Tuesday, 25 November 2008

Buying meat and finishing Hellraiser.

The other day I went shopping for some relatives of mine who are kind enough to put a roof over my blonde hair at the moment. One thing on the list was mincemeat. Now in the last ten years I have never had any reason to enter the supermarket's meat aisle and even before giving up the magical variety a couple of dead animals could apparently have enhanced my diet with, I cannot remember ever buying a piece of meat in my entire life.

Hmmmm. Such a bizarre place if you're not used to it I must say. I started my quest for the "organic" section thinking, that if I have to buy meat in the first place it is fair enough that I buy some coming from a vegetarian cow. I got confused in no time. I did not realise that mincemeat comes in different animal flavours. Pork or beef? What to do? Pork Pasta or Beef Bolognese? Evidently no help was to be drawn from alliteration logic (as usual) so how on earth should I know?

I found meat incredibly boring. What is all the fuss about? Such a boring aisle of ugly pink stuff, I rather buy a cake that looks like a Dalek frankly. Having said that, I quite enjoyed watching Hugh Fearnley-Whittingstall preparing all of the animal. Literally all of it that is. It seems fair enough to me not to shy away from heart and brain if you eat the rest. Given the choice I'd rather have brain than tongue and liver. At least it might feed me the wisdom of cows and solve the mystery of the little blue plastic cow once and for all. It must be a lot easier to "stomach" life if you have several of them. Stomachs that is, not lifes. Then again cats might make the perfect Sunday roast, who knows. Probably not though, they're just not the type, more Wednesday sandwich really.
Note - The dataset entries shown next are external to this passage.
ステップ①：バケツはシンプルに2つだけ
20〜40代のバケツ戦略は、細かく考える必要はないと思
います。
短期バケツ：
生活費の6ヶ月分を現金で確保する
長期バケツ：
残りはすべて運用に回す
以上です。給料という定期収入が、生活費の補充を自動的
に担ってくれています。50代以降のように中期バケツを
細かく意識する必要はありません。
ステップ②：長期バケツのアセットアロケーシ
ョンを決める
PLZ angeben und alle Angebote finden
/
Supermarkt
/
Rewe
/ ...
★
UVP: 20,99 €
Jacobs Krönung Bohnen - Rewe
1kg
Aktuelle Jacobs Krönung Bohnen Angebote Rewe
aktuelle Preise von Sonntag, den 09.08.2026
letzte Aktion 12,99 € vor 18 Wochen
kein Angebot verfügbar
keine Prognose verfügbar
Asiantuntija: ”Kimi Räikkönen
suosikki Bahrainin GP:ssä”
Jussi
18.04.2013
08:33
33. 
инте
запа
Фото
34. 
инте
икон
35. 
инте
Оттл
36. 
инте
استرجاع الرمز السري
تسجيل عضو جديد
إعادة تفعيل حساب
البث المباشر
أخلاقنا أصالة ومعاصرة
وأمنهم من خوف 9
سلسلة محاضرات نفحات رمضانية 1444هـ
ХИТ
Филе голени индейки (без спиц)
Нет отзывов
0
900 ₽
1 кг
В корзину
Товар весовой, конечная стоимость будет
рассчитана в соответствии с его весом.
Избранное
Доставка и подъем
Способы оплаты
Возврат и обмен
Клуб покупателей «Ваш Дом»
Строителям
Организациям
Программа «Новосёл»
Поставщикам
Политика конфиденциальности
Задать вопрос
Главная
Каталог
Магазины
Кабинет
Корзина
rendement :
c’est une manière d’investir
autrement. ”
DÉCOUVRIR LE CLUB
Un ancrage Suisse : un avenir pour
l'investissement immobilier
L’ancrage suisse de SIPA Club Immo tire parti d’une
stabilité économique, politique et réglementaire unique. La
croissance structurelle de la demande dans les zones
Before anyone bothers to ask, I have no idea what I am talking about either. All I can say is that the meat aisle was a great adventure. I thoroughly enjoyed myself until I tried to find meat "to put on bread sausage type of thingy." I bought something with a very melodic Italian name thinking that should I be told off for buying the wrong stuff at least I want it to sound like an opera.

Oh! Speaking about raw pieces of meat, I have finally finished Hellraiser. Oh yes I have! At night though and all alone again. Since then I haven't touched the Rubic's Cube, fearing little colourfull torture creatures might appear threatening to tear my soul apart. Nothing worse than a little blue plastic cow tearing... oh nevermind it's not like I ever gonna solve that thing.